April 09, 2003

Homeland security hot at government trade show

Companies pitch products to government agencies

WASHINGTON -- Homeland security is a hot topic in the halls of the U.S. Congress lately, so it should be no surprise that a variety of technology vendors were pitching their homeland security connections at a huge government and technology trade show in Washington this week.

Forty vendors camped out in the new homeland security pavilion at the FOSE trade show, which runs from Tuesday through Thursday, and Ron Rubens, a partner in technology training company Intense School, said interest in his company's monthly offerings of a Certified Information Systems Security Professional training classes in the Washington area has been steadily increasing in the last year. A total of 450 vendors exhibited at FOSE, up from 400 last year.

"It's sold out all the time," Rubens said while manning the Intense School booth in the FOSE homeland security pavilion. "The government's spending money on security training. That's why we're at the show. Well, everybody's spending money on security training."

Rubens' company offers private training sessions as well as its open classes, and U.S. agencies such as the Department of Defense have hired the company for those private classes.

The recent attitude among customers, both in and outside of government, is that security certifications are a higher priority right now than new equipment or software, Rubens claimed. The attitude is, "let's make sure we're safe," he said.

While Rubens was pitching security training, companies like Northrop Grumman and Intellitactics were pitching full-fledged network security monitoring suites aimed at government agencies. Paul Sop, chief technology officer for Intellitactics, talked up his company's Network Security Manager "integrated threat management platform," by saying it evaluates all threats to a customer's network and picks out "the needle in the haystack," the few threats that actually have the potential to do some real damage.

The product's graphical user interface will "explain what the threats are in English," Sop said. "We pull out the things that are lost in the haze."

Sop said the company has sold its network monitoring software to a handful of U.S. government agencies, including the Army. Several others he couldn't disclose.

Perry Luzwick, director of business development for mission support systems at Northrop Grumman Information Technology, said his company plans to release a comprehensive network security suite within a few months.

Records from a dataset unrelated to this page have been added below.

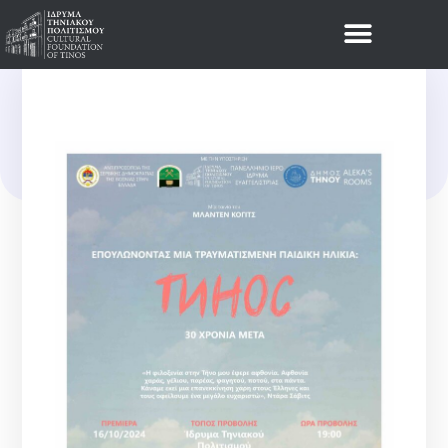
Νέα
ΠΡΌΣΚΛΗΣΗ ΣΤΗΝ
ΠΡΟΒΟΛΉ ΝΤΟΚΙΜΑΝΤΈΡ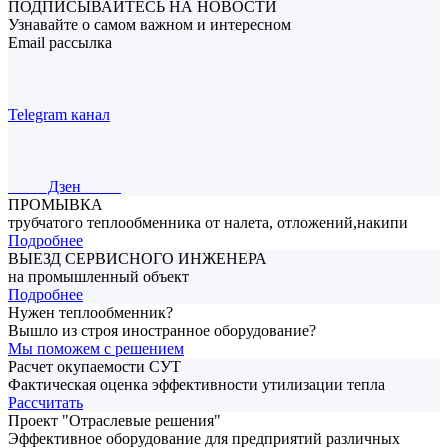
ПОДПИСЫВАЙТЕСЬ НА НОВОСТИ
Узнавайте о самом важном и интересном
Email рассылка
Telegram канал
Дзен
ПРОМЫВКА
трубчатого теплообменника от налета, отложений,накипи
Подробнее
ВЫЕЗД СЕРВИСНОГО ИНЖЕНЕРА
на промышленный объект
Подробнее
Нужен теплообменник?
Вышло из строя иностранное оборудование?
Мы поможем с решением
Расчет окупаемости СУТ
Фактическая оценка эффективности утилизации тепла
Рассчитать
Проект "Отраслевые решения"
Эффективное оборудование для предприятий различных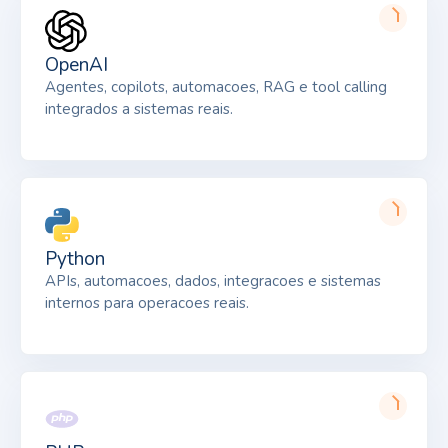
OpenAI
Agentes, copilots, automacoes, RAG e tool calling
integrados a sistemas reais.
Python
APIs, automacoes, dados, integracoes e sistemas
internos para operacoes reais.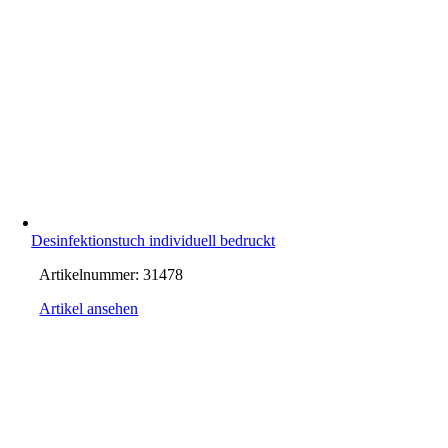
Desinfektionstuch individuell bedruckt
Artikelnummer:
31478
Artikel ansehen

The suite will gather several of Northrop Grumman's security products into one package, including an intrusion detection product, and encryption product and a strategic warning system, and will be aimed at both government agencies and corporations.

"Electrons and photons don't know any borders," Luzwick said of his company's plan to pitch the product to a variety of government agencies and corporations.

As recently as Tuesday, members of the U.S. House Committee on Government Reform's Subcommittee on Technology, Information Policy, Intergovernmental Relations and the Census questioned why many government agencies are still getting failing cybersecurity grades from Congress. While witnesses at that hearing blasted President George W. Bush's administration for lax cybersecurity planning, Luzwick laid the blame on Congress, which controls the purse strings.